(Text extracted from each page)

----

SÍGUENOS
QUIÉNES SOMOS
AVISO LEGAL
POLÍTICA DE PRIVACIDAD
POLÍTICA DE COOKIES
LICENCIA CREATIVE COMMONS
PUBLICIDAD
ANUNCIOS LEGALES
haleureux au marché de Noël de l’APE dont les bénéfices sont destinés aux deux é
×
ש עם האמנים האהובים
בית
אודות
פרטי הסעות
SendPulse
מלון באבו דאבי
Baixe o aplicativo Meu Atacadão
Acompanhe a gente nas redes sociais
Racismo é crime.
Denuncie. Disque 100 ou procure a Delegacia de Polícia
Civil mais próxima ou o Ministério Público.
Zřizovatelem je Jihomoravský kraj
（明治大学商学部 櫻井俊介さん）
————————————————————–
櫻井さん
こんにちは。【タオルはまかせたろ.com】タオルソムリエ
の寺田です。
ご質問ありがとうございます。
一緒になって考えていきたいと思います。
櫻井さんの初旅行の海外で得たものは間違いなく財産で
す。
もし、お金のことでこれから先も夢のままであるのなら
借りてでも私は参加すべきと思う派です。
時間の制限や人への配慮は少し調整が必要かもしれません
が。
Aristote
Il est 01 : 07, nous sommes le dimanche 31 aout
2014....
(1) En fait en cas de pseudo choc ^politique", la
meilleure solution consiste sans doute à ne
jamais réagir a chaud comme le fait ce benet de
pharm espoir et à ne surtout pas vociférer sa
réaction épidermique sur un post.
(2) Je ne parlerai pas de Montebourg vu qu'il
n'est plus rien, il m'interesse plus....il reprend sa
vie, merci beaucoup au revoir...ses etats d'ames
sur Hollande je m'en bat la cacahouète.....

----

PROBLEM DESCRIPTION
Copy the listing word for word, starting with its first line and stopping after the line that contains "מלון באבו דאבי".

RESULT OF THE EXERCISE
SÍGUENOS
QUIÉNES SOMOS
AVISO LEGAL
POLÍTICA DE PRIVACIDAD
POLÍTICA DE COOKIES
LICENCIA CREATIVE COMMONS
PUBLICIDAD
ANUNCIOS LEGALES
haleureux au marché de Noël de l’APE dont les bénéfices sont destinés aux deux é
×
ש עם האמנים האהובים
בית
אודות
פרטי הסעות
SendPulse
מלון באבו דאבי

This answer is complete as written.